The Troopy needs a service so we agree that while Neil takes it to Toyota I’ll go window-shopping in the centre of town. I’m very excited and head for the first department store I’ve seen in many months. In Women’s Wear there are new-season clothes and, even better, racks of sale items to browse through, and there’s a Homewares department with intere
sting things like slingshots and big plastic pestles. But something isn’t right and I’m not really enjoying myself. In fact, I’m losing interest fast and getting anxious, wondering if Neil has found the right address and whether he’s taken something to read while he waits. The time drags. We’re both early when we meet up at the appointed café for lunch and chat away as though we’ve not seen each other in months.

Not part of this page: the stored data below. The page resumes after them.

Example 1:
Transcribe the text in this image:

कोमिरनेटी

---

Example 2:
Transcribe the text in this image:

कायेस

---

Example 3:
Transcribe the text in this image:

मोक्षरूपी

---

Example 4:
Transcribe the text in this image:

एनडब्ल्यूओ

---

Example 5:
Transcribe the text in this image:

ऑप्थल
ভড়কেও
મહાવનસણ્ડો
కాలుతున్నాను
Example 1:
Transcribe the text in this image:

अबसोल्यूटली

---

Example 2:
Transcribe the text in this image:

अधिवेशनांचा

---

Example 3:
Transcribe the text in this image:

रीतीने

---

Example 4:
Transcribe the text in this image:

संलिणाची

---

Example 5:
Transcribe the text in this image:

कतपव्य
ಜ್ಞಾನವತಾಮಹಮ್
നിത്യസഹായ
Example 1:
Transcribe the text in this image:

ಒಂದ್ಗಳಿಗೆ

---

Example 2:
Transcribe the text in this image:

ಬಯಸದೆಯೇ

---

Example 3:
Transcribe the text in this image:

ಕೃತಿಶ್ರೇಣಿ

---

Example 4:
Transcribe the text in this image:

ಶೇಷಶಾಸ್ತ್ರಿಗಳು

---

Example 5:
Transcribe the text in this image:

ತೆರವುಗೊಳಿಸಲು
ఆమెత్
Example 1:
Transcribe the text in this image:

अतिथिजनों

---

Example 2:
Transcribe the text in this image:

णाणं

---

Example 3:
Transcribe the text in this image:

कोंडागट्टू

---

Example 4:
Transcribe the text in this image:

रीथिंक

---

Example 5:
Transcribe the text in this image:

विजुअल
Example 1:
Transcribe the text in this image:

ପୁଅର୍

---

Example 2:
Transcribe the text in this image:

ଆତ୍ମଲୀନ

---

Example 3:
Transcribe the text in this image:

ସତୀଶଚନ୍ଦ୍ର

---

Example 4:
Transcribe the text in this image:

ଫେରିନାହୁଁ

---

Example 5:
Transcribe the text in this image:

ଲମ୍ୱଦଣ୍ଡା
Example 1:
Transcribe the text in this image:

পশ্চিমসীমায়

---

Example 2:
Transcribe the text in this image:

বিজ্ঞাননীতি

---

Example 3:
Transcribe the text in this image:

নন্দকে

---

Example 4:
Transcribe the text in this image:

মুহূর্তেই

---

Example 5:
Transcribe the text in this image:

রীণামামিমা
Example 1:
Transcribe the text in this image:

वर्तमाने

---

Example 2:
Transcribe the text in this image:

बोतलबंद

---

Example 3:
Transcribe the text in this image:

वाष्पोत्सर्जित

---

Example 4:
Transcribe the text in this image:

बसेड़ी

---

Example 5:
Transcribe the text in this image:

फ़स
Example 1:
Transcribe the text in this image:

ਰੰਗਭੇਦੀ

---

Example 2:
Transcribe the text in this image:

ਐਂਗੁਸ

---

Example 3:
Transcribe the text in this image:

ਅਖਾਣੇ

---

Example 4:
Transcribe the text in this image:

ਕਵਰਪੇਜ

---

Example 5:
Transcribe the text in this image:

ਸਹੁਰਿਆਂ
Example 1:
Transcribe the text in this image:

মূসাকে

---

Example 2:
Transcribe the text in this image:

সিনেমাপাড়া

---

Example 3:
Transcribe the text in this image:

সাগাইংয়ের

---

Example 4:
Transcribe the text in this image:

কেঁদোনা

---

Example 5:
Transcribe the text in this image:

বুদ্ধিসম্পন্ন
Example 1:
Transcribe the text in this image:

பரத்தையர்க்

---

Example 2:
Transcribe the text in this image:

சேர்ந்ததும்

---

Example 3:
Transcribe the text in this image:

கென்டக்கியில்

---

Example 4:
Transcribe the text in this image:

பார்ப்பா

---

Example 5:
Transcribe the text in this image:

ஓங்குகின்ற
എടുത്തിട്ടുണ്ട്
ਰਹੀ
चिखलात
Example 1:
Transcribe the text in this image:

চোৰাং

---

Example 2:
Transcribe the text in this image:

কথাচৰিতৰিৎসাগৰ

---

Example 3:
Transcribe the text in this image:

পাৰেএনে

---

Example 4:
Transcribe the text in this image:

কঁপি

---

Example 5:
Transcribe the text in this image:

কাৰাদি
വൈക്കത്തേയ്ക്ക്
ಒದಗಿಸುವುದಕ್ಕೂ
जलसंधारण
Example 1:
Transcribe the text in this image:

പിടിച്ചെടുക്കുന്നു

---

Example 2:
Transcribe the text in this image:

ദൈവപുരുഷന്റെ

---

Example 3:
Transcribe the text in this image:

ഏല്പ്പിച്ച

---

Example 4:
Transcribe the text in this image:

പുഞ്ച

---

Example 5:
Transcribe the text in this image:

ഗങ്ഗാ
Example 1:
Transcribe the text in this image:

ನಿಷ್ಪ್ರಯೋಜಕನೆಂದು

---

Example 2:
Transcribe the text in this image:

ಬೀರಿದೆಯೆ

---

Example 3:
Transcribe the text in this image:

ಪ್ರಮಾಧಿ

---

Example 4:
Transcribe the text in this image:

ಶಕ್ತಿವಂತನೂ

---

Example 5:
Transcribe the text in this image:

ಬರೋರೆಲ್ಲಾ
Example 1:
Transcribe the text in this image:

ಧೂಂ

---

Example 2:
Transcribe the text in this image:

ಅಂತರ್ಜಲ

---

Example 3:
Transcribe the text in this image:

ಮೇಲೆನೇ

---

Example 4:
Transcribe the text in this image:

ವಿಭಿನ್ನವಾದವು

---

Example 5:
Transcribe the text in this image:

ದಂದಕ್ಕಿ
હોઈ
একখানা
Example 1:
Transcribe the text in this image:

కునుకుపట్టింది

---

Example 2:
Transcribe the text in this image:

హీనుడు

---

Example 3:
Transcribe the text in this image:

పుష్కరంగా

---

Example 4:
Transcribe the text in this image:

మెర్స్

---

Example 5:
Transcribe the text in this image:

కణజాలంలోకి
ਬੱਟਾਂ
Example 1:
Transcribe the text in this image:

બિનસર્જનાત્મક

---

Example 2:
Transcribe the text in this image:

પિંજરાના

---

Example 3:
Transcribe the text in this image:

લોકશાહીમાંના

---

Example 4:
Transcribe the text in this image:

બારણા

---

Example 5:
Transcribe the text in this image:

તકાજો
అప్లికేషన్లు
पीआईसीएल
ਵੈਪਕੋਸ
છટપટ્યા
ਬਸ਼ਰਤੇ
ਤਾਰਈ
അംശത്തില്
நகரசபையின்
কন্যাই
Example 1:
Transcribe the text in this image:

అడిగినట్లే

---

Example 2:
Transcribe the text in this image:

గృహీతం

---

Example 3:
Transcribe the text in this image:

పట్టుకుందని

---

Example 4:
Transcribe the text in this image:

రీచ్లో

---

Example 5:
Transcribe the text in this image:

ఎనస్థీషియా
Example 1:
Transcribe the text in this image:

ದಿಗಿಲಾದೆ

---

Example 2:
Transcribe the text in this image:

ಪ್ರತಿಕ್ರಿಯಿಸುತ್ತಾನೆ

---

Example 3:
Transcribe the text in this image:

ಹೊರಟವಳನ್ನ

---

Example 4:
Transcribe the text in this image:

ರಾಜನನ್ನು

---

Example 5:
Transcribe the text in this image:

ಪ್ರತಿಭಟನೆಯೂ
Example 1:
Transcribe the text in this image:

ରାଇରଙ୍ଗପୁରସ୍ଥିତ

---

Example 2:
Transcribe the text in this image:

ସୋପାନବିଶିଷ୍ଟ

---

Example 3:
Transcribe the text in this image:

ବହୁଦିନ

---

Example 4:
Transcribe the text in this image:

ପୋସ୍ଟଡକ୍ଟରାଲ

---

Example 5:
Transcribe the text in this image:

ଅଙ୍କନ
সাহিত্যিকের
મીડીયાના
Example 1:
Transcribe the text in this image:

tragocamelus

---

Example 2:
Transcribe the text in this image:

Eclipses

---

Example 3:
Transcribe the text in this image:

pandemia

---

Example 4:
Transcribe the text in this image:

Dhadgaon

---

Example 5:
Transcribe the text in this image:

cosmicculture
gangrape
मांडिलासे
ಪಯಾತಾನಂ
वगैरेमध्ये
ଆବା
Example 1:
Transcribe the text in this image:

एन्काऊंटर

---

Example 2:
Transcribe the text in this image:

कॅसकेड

It’s in Nelspruit that it starts to sink in that we really are on the home stretch; that the hardest but more rewarding part of our adventure is coming to an end. The dream run has run its course and we’ll soon be back to a world of responsibilities and obligations. As we’ve driven through country and village, and weeks have turned into months, we’ve begun to think of ourselves as free spirits, detached from everyday life. Now there’s a time frame to consider and business to attend to — the despatch of the Troopy — that involves a certain amount of attention and forward planning.
Neil has received the first positive response from one of the people he emailed in Maputo. We never really doubted that we’d be able to sell the Troopy here when the time came — the possibility had turned into a given by the time we’d granted first option for the fifth time. We know that it’s the sensible thing to do; we’ll have no use for the Troopy back home and all indications are that we’ll get a better price for it here, plus we won’t have to fork out for the return shipping expenses. But now that the prospect is becoming a reality, not just something on the horizon to be dealt with later, the sense of imminent loss first experienced in Maputo sits permanently behind us on the backseat.